■ **Action item A**
Copy all of the records below character for character.

■ **Excerpted text**
----

Paco Jemez is fond of the new style seen in Italy. “The Italian league was always one of very few goals,” he said. “A 1-0 was great, but that has changed. You just have to watch the game between Inter and Real Madrid [to see].”
In terms of high-scoring teams, a lot of fun is also being had in other countries. European champions Bayern Munich are dominant in Germany, averaging almost four goals per game at 3.85.
In Italy, though, there are as many as eight Serie A sides averaging more than two goals per game. There are no surprises that the leaders are Gian Piero Gasperini’s Atalanta, despite their early-season difficulties.
The Bergamo club are level with Sassuolo on 2.6 gpg, Napoli are next up on 2.52 gpg, Inter, Roma and AC Milan score 2.28 gig and then come Juventus and Cagliari, both averaging two goals per game.
In Spain, there are less than half that number scoring more than two goals per game. Only Atletico Madrid (2.42), Real Sociedad (2.22) and Barcelona (2.14) average more than two goals in a match. Champions Real Madrid are averaging just 1.7 goals per game, while Europa League winners Sevilla are scoring even fewer at one goal per match.
Journalist Filippo Ricci, of La Gazzetta dello Sport, isn’t blind to what’s happening either. “The numbers are changing,” he said. “What’s happening is very striking. It was the strength of LaLiga Santander, but Real Madrid, Barcelona and Atletico have lost their level, as has been seen in Europe.
“At the same time, the middle class have all improved and everything has balanced out. This is seen in the number of goals and it’s impossible to think now that the champions will hit 90 or 100 points.”
In Italy, though, Ricci notices the opposite trend. “We came from having very low numbers,” he added. “Goals depend on a number of changes within the values of the league. The cliche of having defensive teams has changed and there’s an effort to play more attractive football now.
“A lot of teams try to play from the back now. It’s not tiki taka, but there’s been a cultural change. You can see it with Atalanta, Sassuolo or even Inter. There’s been an evolution in Italy, but an involution in Spain.”
“It’s a cycle that corresponds to more conservative teams. It happened in Italy too, where they spent 25 years like this,” Jose Antonio Martin ‘Peton’ said. “Gasperini isn’t a child, but with Atalanta it’s now understood that his way of playing is more beautiful than it was once thought.”
“In Spain there were players like Cristiano Ronaldo who went there with goals,” Peton said. “Now Real Madrid won the league with clean sheets, something that Diego Simeone was criticised for.

----

■ **Data for review**

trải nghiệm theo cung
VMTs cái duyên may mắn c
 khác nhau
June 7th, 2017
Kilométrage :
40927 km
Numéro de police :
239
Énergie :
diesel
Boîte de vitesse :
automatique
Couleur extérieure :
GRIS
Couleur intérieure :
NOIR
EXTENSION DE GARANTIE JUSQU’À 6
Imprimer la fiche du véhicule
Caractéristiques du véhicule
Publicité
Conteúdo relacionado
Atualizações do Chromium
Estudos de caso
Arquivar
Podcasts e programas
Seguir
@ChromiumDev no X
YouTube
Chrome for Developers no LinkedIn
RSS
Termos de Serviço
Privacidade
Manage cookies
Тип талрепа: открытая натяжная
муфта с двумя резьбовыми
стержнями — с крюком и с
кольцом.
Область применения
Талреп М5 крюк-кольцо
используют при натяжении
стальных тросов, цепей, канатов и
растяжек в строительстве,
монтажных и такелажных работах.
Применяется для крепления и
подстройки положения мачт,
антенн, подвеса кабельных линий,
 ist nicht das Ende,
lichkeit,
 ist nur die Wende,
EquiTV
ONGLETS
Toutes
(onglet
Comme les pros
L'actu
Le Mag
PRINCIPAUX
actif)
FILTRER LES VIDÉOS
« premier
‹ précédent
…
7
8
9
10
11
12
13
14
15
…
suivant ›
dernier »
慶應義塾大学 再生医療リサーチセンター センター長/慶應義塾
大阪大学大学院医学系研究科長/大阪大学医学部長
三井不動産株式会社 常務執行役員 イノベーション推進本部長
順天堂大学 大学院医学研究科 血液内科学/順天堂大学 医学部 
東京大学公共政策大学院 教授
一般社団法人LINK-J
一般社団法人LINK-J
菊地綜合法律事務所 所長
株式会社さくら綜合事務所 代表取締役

----

■ **Action item B**
Give the goal-scoring article above again, beginning at the words "The Bergamo club" and stopping after "averaging two goals per game.", with "Napoli" renamed "Lazio".

■ **Response box A**
trải nghiệm theo cung
VMTs cái duyên may mắn c
 khác nhau
June 7th, 2017
Kilométrage :
40927 km
Numéro de police :
239
Énergie :
diesel
Boîte de vitesse :
automatique
Couleur extérieure :
GRIS
Couleur intérieure :
NOIR
EXTENSION DE GARANTIE JUSQU’À 6
Imprimer la fiche du véhicule
Caractéristiques du véhicule
Publicité
Conteúdo relacionado
Atualizações do Chromium
Estudos de caso
Arquivar
Podcasts e programas
Seguir
@ChromiumDev no X
YouTube
Chrome for Developers no LinkedIn
RSS
Termos de Serviço
Privacidade
Manage cookies
Тип талрепа: открытая натяжная
муфта с двумя резьбовыми
стержнями — с крюком и с
кольцом.
Область применения
Талреп М5 крюк-кольцо
используют при натяжении
стальных тросов, цепей, канатов и
растяжек в строительстве,
монтажных и такелажных работах.
Применяется для крепления и
подстройки положения мачт,
антенн, подвеса кабельных линий,
 ist nicht das Ende,
lichkeit,
 ist nur die Wende,
EquiTV
ONGLETS
Toutes
(onglet
Comme les pros
L'actu
Le Mag
PRINCIPAUX
actif)
FILTRER LES VIDÉOS
« premier
‹ précédent
…
7
8
9
10
11
12
13
14
15
…
suivant ›
dernier »
慶應義塾大学 再生医療リサーチセンター センター長/慶應義塾
大阪大学大学院医学系研究科長/大阪大学医学部長
三井不動産株式会社 常務執行役員 イノベーション推進本部長
順天堂大学 大学院医学研究科 血液内科学/順天堂大学 医学部 
東京大学公共政策大学院 教授
一般社団法人LINK-J
一般社団法人LINK-J
菊地綜合法律事務所 所長
株式会社さくら綜合事務所 代表取締役

■ **Response box B**
The Bergamo club are level with Sassuolo on 2.6 gpg, Lazio are next up on 2.52 gpg, Inter, Roma and AC Milan score 2.28 gig and then come Juventus and Cagliari, both averaging two goals per game.